TEXT PASSAGE |
* START *

This route is not for those who get disconcerted or annoyed at having too many choices to make! But if you're willing to just go for it and pick a line as you go, it's uniquely rewarding, always giving up super classic sequences that weren't visually apparent until you get to them.

Summary:

Start at highest tree on the lowest-angle buttress available, pick best line upward from there; when good crack system runs out, follow super pink dike up and right for a long way until you begin to confront the Furrows; climb a Furrow, then aim for the Hanging Gardens above; after that it's easy.

Unabridged version:

First take a good look at the existing route photo and/or any additional ones that get filed here.

Contouring around the base of Charlotte Dome, you go a little past the point of being due south of the summit. What you're looking for is where the dome has a foot/buttress that sticks out and creates a lower-angled way to go, compared to steeper areas to either side of it.

The starting point is unmistakeably marked by one large pine tree that stands apart from any others, plus one smaller pine directly uphill from the first pine. If you look up from here you see many crack systems. Many of them are good, but if you pay close attention to the ones you choose, you'll see the telltale signs that climbers have passed by before: a little wear on the flakes, less lichen on footholds, and if you're lucky (or not) you might see a touch of chalk on the knobs.

Even if you can't find any sign of which crack system seems right, once you've started from the trees, you pretty much charge (carefully) uphill. Any time your line turns out to be less than the best choice, you get to either make a 5.9 traverse move or two to a better crack, or back up 10-15 feet and fix your mistake.

In case it helps you to look five or six pitches ahead and make a mental note of where you're aiming for: as you are climbing the first two pitches of the route, the middle pitches are seen as the right skyline far above you.

* END *

Collected data entries

* START *

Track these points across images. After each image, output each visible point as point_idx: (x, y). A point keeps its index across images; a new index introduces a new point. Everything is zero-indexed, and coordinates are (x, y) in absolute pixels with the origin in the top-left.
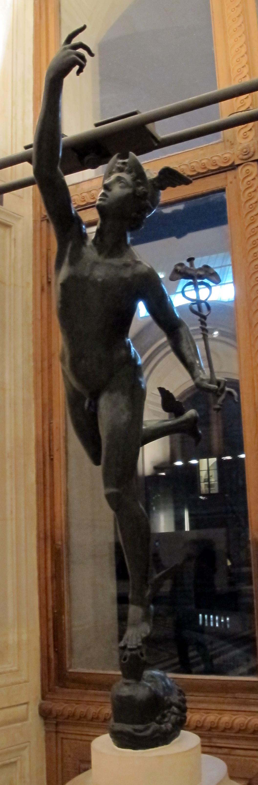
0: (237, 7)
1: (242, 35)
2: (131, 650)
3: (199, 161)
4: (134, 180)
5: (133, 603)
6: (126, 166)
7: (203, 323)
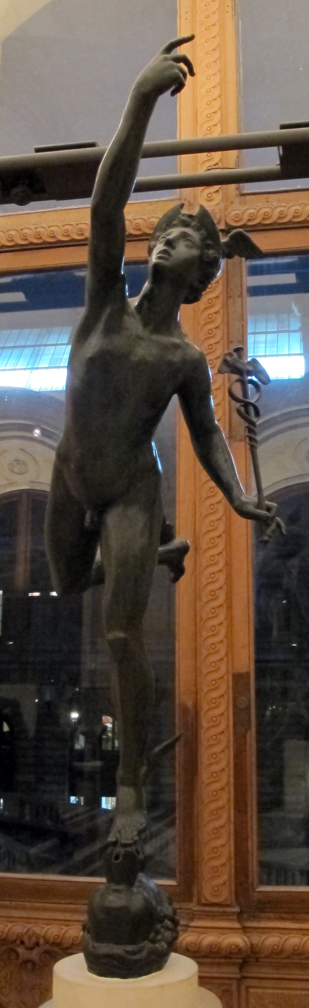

* END *

EXERCISE |
Answer these questions about the route description:
(a) What marks the starting point?
(b) According to the summary, what should you follow once the good crack system runs out?
(c) What two options do you have when your line turns out to be less than the best choice?

EXERCISE RESPONSE |
(a) One large pine tree that stands apart from any others, plus a smaller pine directly uphill from it.
(b) The super pink dike, up and right for a long way.
(c) Make a 5.9 traverse move or two to a better crack, or back up 10-15 feet and fix the mistake.